TEXT PASSAGE =>
══════
I'm no butterfly

1984. In March, a year-long  strike action  would began in the British coal industry ; In August the Summer Olympics were held in Los Angel...

martes, 6 de febrero de 2018

Yes, I spent Christmas alone. No, that's not a reason to pity me.

If a person moved to Argentina on his/her own, by the end of the year he or she would likely receive dozens of invitations to celebrate Christmas and New Year's at the home of some argentine family. For an immigrant in the first world, things work differently. Last Christmas, I winded up by myself. What if I told you I had an amazing time?
When I was growing up, I spent Christmas and New Years quite traditionally.  In my home country, Christmas is celebrated on December 24th. Families get together for late dinner and wait for Christmas. The big meal usually includes: stuffed eggs, stuffed tomatoes, chicken and salads. Ice cream for desert. At midnight, when Christmas officially begins, the presents are opened. Then some families go to the streets and light fireworks and firecrackers (Because in South America many idiots say -Happy Birthday, Jesus- by spending lots of money to make a tremendous noise that causes unimaginable panic to animals, kills birds, and disturbs the sick and the elderly who are trying to sleep). There are also late-night holiday treats, such as sweet bread and turron. For New Years Eve, it's not unusual to have a big dinner at some friend's home. 'Christmas is spent with family, New Years, with friends' is a sacred tradition for many. The leftovers of Christmas and New Years' eve often last for a week.
══════
SUPPLIED MATERIAL =>

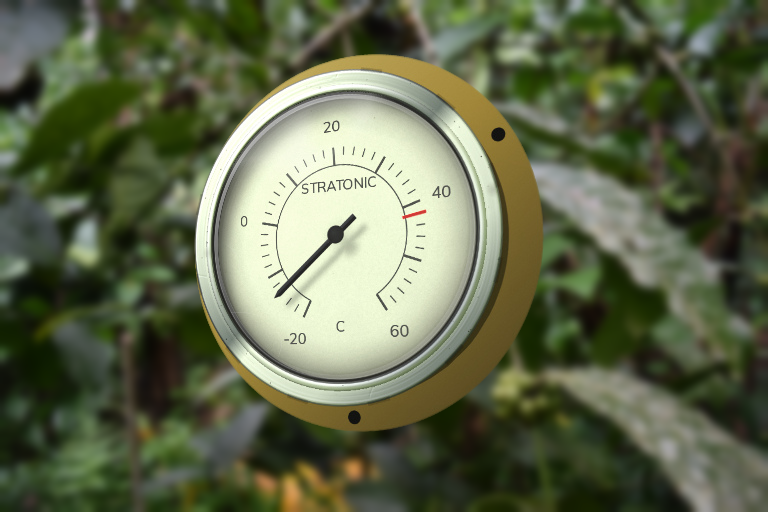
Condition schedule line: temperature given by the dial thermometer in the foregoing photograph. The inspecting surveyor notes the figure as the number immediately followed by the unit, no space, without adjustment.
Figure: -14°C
══════
ACTIVITY 1 => According to the post about spending Christmas alone, on what date is Christmas celebrated in the writer's home country?
ACTIVITY 2 => Decide whether each statement agrees with the post about spending Christmas alone, giving yes or no for each with the deciding words quoted from the post: (a) The big Christmas meal usually includes chicken and salads. (b) Presents are opened on the morning of December 25th. (c) The leftovers from Christmas and New Year's Eve often last for a week.
ACTIVITY 3 => Continue the post about spending Christmas alone from the point where it stops.
The listing comes from a separate source, unrelated to the text.

ANSWER SECTION 1 => December 24th.

ANSWER SECTION 2 =>
(a) Yes: "The big meal usually includes: stuffed eggs, stuffed tomatoes, chicken and salads."
(b) No: "At midnight, when Christmas officially begins, the presents are opened."
(c) Yes: "The leftovers of Christmas and New Years' eve often last for a week."

ANSWER SECTION 3 =>
For most children of divorce, both holidays must be split between mom and dad. Perhaps dinner with one parent, opening presents and after-dinner snacks with the other. Or the eve with one, and the next day with the other. But my parents had no problem getting together for Christmas eve, New Years' or any other occasion where families share a big meal together. (Easter, May Revolution Day, Independence Day, Mother's Day, Father's Day, Labour Day... etc). Sometimes, my mom and I would travel to Buenos Aires to spend Christmas or New Years with her family. Other times, we would celebrate with the immense family of my mom's best friend, Vera. Vera's daughter happened to be my childhood best friend, Linda.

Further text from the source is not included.